- Etymology: Deep river

Location
- Country: United States
- State: New Mexico
- Counties: Chaves, Lincoln

Physical characteristics
- Source: Sierra Blanca, Capitan Mountains
- • location: Lincoln County
- • coordinates: 33°22′54″N 105°16′17″W﻿ / ﻿33.38167°N 105.27139°W
- • elevation: 1,615 m (5,299 ft)
- Mouth: Pecos River
- • location: Chaves County
- • coordinates: 33°22′15″N 104°23′57″W﻿ / ﻿33.37083°N 104.39917°W
- • elevation: 1,060 m (3,480 ft)

= Rio Hondo (Southern New Mexico) =

The Rio Hondo is a 79 mi river in southern New Mexico which begins at the confluence of the Rio Bonito and Rio Ruidoso rivers near the town of Hondo, New Mexico. The river flows eastward through the Hondo Valley in the foothills of the Sierra Blanca and Capitan Mountains, roughly paralleling the route of U.S. Route 70 through the towns of Picacho and Tinnie. Near the community of Riverside the river passes through a deep canyon before entering the rolling hills west of Roswell.

Approximately 15 mi southwest of Roswell the river enters an Army Corps of Engineers flood control reservoir known as the Two Rivers Dam. The reservoir is typically dry except during the spring runoff.
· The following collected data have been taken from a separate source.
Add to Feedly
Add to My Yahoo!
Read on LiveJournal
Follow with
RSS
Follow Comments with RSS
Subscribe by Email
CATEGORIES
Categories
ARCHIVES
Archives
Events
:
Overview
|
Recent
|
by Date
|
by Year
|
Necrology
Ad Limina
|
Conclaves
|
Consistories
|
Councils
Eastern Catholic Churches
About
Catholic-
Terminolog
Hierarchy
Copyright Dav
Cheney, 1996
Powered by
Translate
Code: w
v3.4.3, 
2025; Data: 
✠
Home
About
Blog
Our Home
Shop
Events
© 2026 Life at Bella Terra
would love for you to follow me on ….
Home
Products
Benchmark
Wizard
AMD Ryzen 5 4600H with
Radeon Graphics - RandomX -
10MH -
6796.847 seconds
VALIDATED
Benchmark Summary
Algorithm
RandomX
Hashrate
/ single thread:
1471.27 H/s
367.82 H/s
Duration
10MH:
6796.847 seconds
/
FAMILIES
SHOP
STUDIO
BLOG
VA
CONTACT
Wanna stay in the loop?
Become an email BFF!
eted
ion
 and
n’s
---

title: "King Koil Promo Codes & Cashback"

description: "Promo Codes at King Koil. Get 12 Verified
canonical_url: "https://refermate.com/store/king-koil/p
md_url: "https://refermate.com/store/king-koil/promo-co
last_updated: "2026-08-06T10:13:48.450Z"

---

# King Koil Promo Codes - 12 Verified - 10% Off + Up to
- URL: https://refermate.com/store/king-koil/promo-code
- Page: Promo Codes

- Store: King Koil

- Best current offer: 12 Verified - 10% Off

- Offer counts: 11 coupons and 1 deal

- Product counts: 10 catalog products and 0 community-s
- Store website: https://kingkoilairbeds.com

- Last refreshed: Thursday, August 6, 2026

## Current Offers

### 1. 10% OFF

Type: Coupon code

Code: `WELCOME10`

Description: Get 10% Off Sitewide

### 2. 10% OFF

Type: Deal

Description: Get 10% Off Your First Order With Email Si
The reservoir also contains the runoff of Rocky Arroyo, an intermittent stream that parallels the Rio Hondo a few miles to the south. Two earth fill dams totaling 7825 ft in length have the capacity to impound 168,000 acre.ft of water. The two dams act as two separate reservoirs, one for the Rio Hondo and one for Rocky Arroyo unless the water level is very high. Then the Rio Hondo and Rocky Arroyo reservoirs merge into a single large reservoir.

After passing through the reservoir, the Rio Hondo begins to meander through the flat land of the Pecos River valley. Rocky Arroyo merges with the Rio Hondo 1 mi west of the Roswell International Air Center then the Hondo travels northeasterly through Roswell. In many areas the natural route of the river has been altered. This is especially true in the city of Roswell where the river has been lined with concrete or paving stones. In Roswell a small tributary, the Spring River, joins the Hondo. Just east of Roswell another tributary, the Berrendo River, also joins, and 3 mi downstream from there the Rio Hondo empties into the Pecos River near Bottomless Lakes State Park.

The upper stretch of the river typically flows year-round, however irrigation along the length of the river siphons off much of the natural flow. By the time the river reaches Roswell it is dry, except after storms and during the spring runoff from the mountains.